The employment watchdog will announce today it has retrieved $666,629.53 worth of underpayments and missed entitlements for workers at stores in Newcastle, Maitland, Raymond Terrace, Tuggerah and other locations across the region.
The Hunter-Central Coast busts made up more than half the 39 stores across NSW, Queensland and ACT that were found to have breached legal conditions for employees. Money recovered for Hunter-Central Coast workers represented almost 90 per cent of the total that the ombudsman retrieved for employees across two states and in the nation’s capital.
Only six of the sushi stores audited during the operation complied with all employment laws, but none of those were in the Hunter.
Fair Work Ombudsman Sandra Parker said the investigation came after repeated calls for help from workers.
“Our activity identified that sushi eateries often employ vulnerable workers including young workers, migrant visa holders and those from non-English-speaking backgrounds,” Ms Parker said.
“The Fair Work Ombudsman has a strong focus on protecting the rights and entitlements of these vulnerable workers as they may not be fully aware of their workplace rights or are reluctant to complain.”
Fair Work inspectors also targeted record-keeping and pay slip breaches during the blitz, which began in late 2015. Overall, inspectors issued nine fines, 15 formal cautions, six compliance notices and have started court action against six operators – including two in the Hunter.
A compliance report that the Fair Work Ombudsman will release today said legal action being considered against another three outlets.
Read more: Sushi staff underpaid $70,000
Fair Work’s compliance report said inspectors selected most of the outlets randomly, with six targeted based on calls for help or previous intelligence.
The report said 54 per cent of disputes that sushi outlet workers lodged with the Fair Work Ombudsman between 2013 and 2017 involved an employee who was a visa holder.
“During the site visits, Inspectors spoke with employees about their employment experiences, including hours of work, rates of pay, availability of leave and their employer’s practices of recording hours of work and providing pay slips,” it said.
According to the report, nine business owners “knowingly provided false or misleading employee records” during the investigation – four allegedly did so multiple times.
Ms Parker said she was “particularly disappointed” with the high rate of record-keeping breaches investigators found.
She said follow-up checks would be conducted.
“New laws mean employers face significantly higher penalties for serious breaches and we have no tolerance for employers that give inspectors false records,” she said.

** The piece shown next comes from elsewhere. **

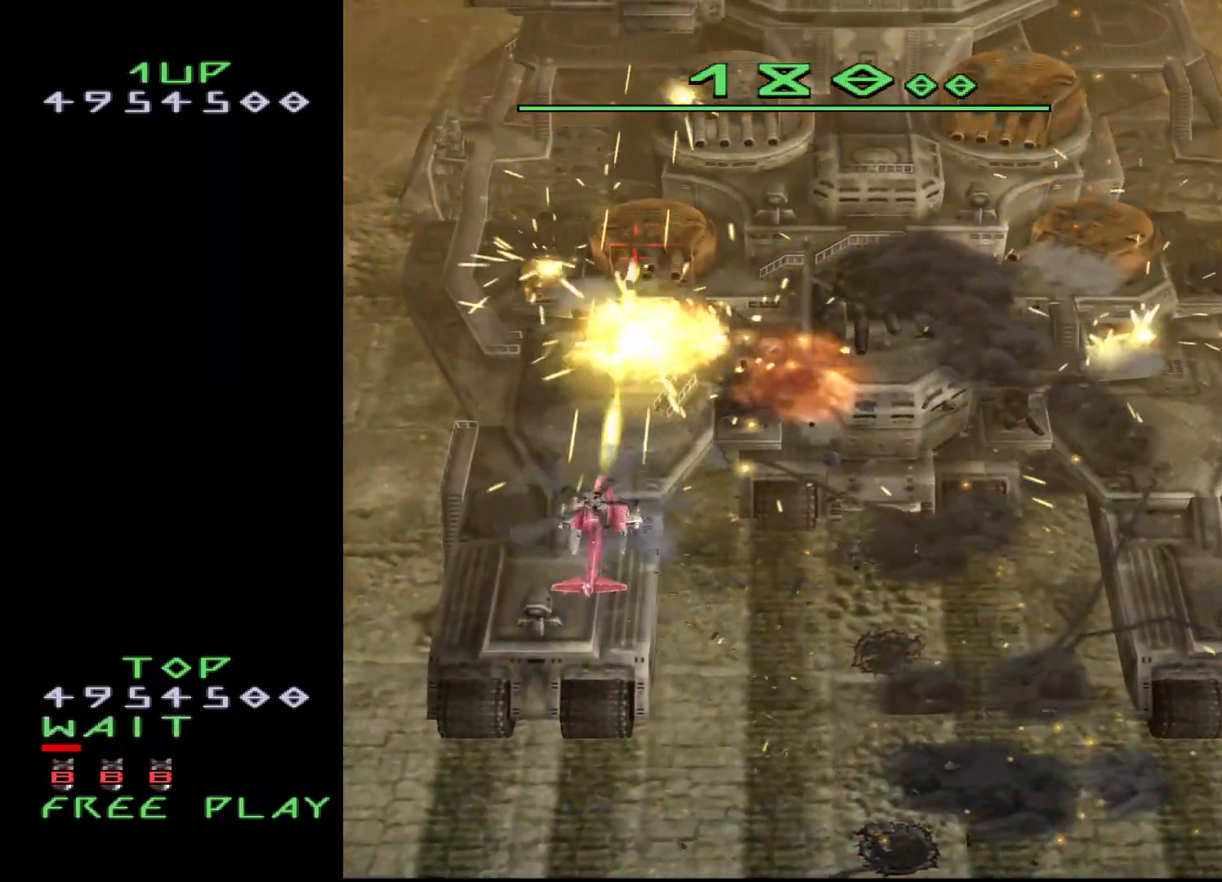
{"buttons": ["CROSS", "DPAD_DOWN"], "events": [[17, "DPAD_DOWN", "up"], [17, "DPAD_LEFT", "down"], [50, "DPAD_UP", "down"], [233, "DPAD_UP", "up"], [267, "DPAD_LEFT", "up"], [417, "DPAD_DOWN", "down"]]}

The Newcastle Herald has previously reported on two business owners who have been caught up in Fair Work’s operation.
In August, Lydia Chang – who owned Sushi Revolution stores at Waratah, Hamilton and Cooks Hill before her business was liquidated – was fined $36,000 in the Federal Circuit Court for underpaying four Korean nationals $33,225 and providing false and misleading information to the Fair Work Ombudsman.
Two of the employees were 20-years-old, all four were in Australia on working holiday visas and required an interpreter to communicate with investigators.

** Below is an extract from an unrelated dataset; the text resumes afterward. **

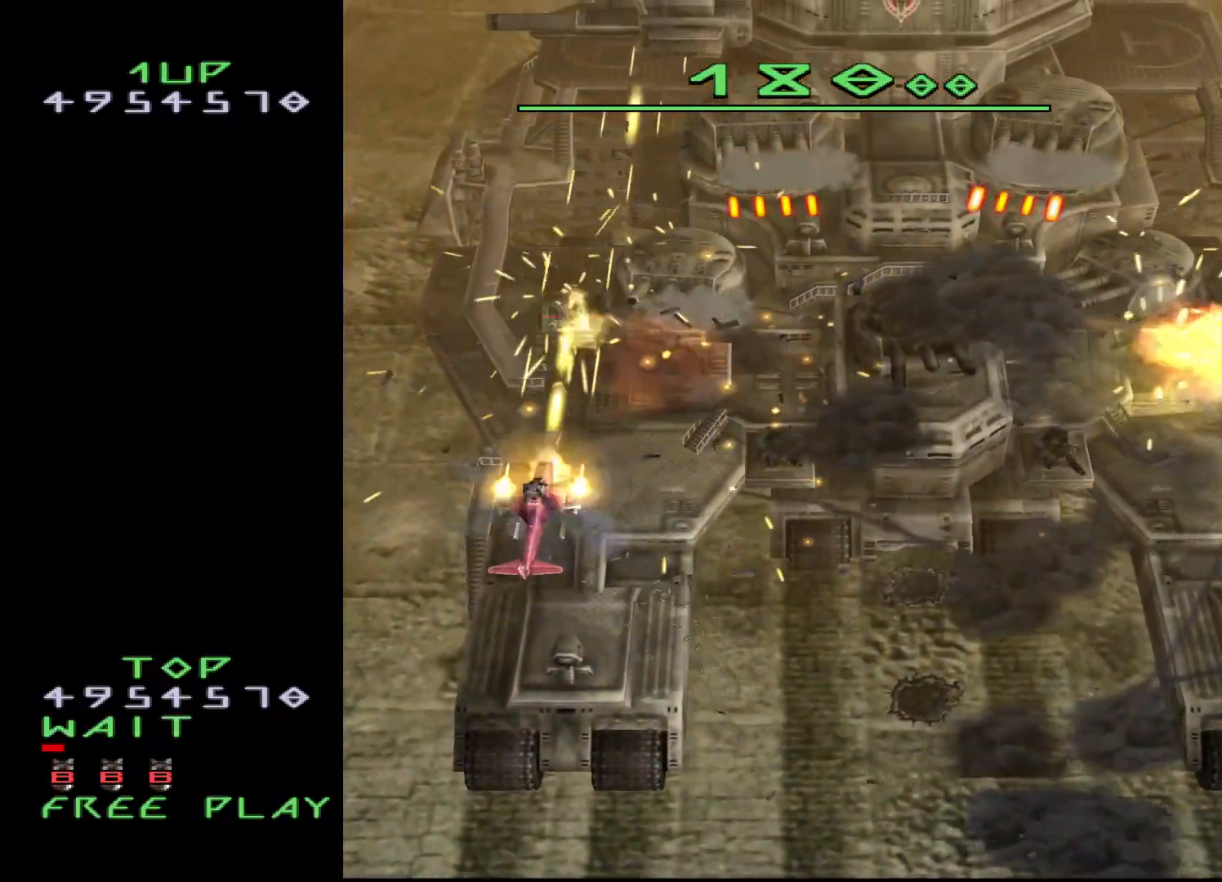
{"buttons": ["CROSS", "DPAD_DOWN"], "events": [[33, "DPAD_DOWN", "up"], [100, "DPAD_DOWN", "down"], [250, "DPAD_RIGHT", "down"], [350, "DPAD_DOWN", "up"], [483, "DPAD_DOWN", "down"], [500, "DPAD_RIGHT", "up"]]}
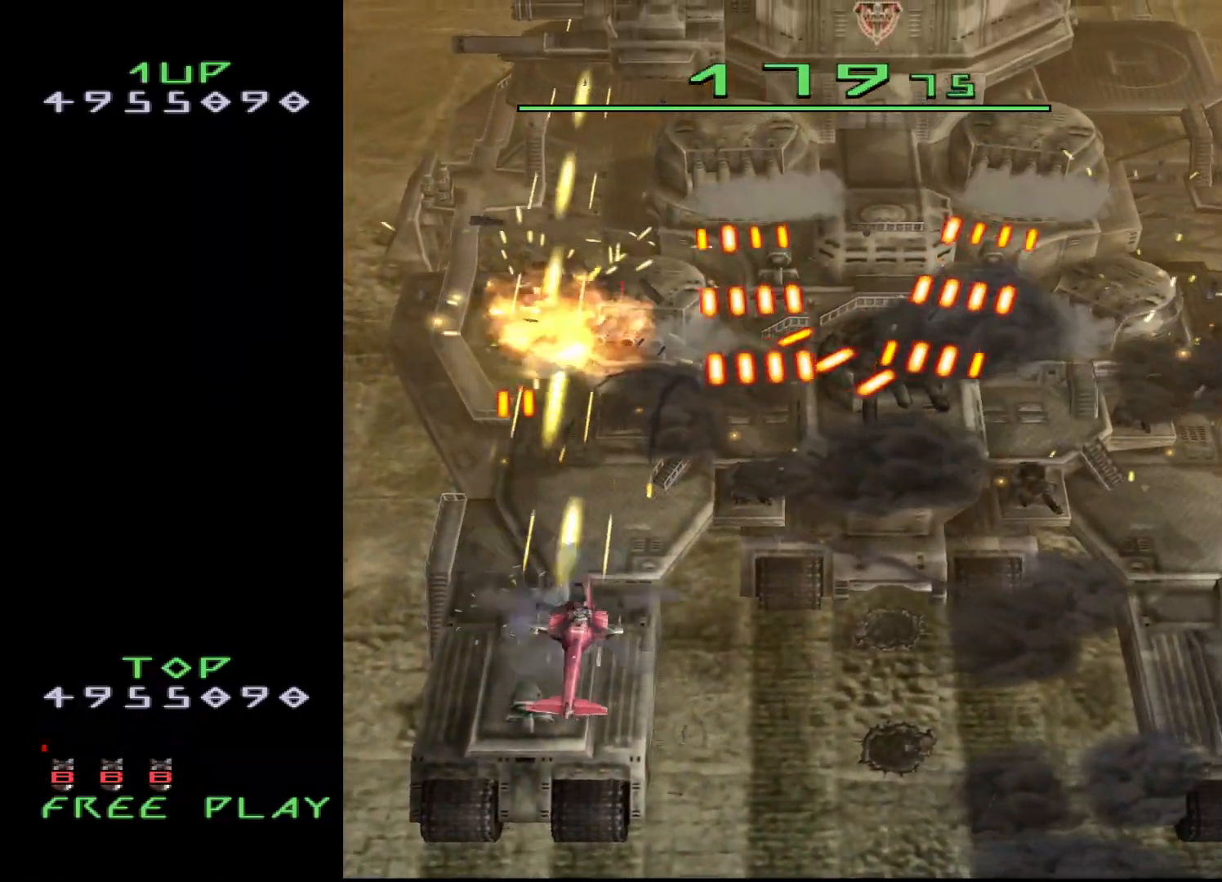
{"buttons": ["CROSS", "DPAD_DOWN"], "events": [[100, "DPAD_DOWN", "up"], [183, "DPAD_DOWN", "down"], [300, "DPAD_DOWN", "up"], [417, "DPAD_DOWN", "down"]]}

Meanwhile, Fair Work is continuing its Federal Circuit Court pursuit of Kiyoshi Hasegawa, who owns two Tokyo Sushi outlets at Erina Fair and one at Fletcher, for allegedly underpaying 31 employees more than $70,000.
A final ruling from the court is yet to come after a penalty hearing was held in May, this year.
“While the Fair Work Ombudsman never excuses employers who underpay their workers, we know that labour represents a significant cost in the food industry,” Ms Parker said.
“Although everybody loves cheap sushi, perhaps we should ask ourselves – is what I’m paying enough to cover workers’ minimum wages and entitlements?”